In civil cases it is quite normal for witnesses to attend trial and hear other witnesses being cross-examined. The present decision is of interest as there is very little authority regarding the circumstances in which a witness should be excluded. Although this was a family case, the judge stressed that the same approach should apply to both civil and family cases which are (as this one was) heard in public.
Although the judge said the court should only exclude a witness if satisfied that it would be an appropriate step to take in the particular circumstances, he added that the threshold “may not be a high one”. In the present case it was appropriate to exclude the witness because there were issues of fact on which the evidence was still obscure and, the judge said, the evidence would have greater value if the witness was not able to hear certain other evidence before giving his own evidence.
This was an application for financial relief after divorce. The judge (Holman J) had directed that the case should be heard in public. The assets under discussion in the case had derived originally from the wife’s parents, in particular a valuable house in Connaught Square, and the parents were also supporting the wife and children by making substantial payments. The wife’s father had said in a written statement that, if the wife was forced to sell or raise money secured upon the Connaught Square property, he would terminate his financial support.
The wife’s parents had been present in court through most of the hearing. However, the husband’s counsel made an application that, for part of the wife’s cross-examination, the judge should exercise a discretion to exclude the father from being present in court.

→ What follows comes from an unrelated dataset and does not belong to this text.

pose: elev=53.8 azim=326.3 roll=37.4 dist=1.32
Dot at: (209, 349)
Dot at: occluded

The judge granted the application.
Counsel had not been able to identify any rule of the Civil Procedure Rules or any passage in The White Book commenting on the presence of one prospective witness in the courtroom while another witness gives evidence. The only authority identified that touched on the point was Tomlinson v Tomlinson  2 FLR 136. In that case Sir John Arnold (President of the Family Division) said that, although witnesses should not be obliged to leave the court unless an order was made excluding them, if an application was made to exclude a witness the proper course would be to grant the order unless satisfied that that would not be an appropriate step to take.
The judge in the present case took the view, however, that the onus should be reversed:
“But it should only exclude them if the court is satisfied, on the facts and in the circumstances of the particular situation, that it would, for good reasons, be an appropriate step to take. The threshold may not be a high one. The reason may not need to be a very cogent one. But if a court is sitting in public, no one who wishes to be present should be excluded, not even a witness, without some good reason for doing so.”

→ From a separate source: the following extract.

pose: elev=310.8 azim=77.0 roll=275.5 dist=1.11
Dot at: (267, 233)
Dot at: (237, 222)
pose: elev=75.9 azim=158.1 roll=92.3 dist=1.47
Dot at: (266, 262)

He commented that there could not be any rational grounds for distinction between cases heard in the family or civil courts. The court’s broad approach to the exercise of discretion should be the same whenever the court was sitting in public.
On the facts of this case, however, the judge concluded that it was appropriate to exercise his discretion to exclude the father. He said his focus was on the quality, purity and reliability of the evidence which he had still to hear. There were issues of fact on which the evidence was still obscure. In the judge’s view, the evidence of each of the wife and, more particularly, her father would have greater value as evidence if the father was not able to hear what she had said before giving his own evidence.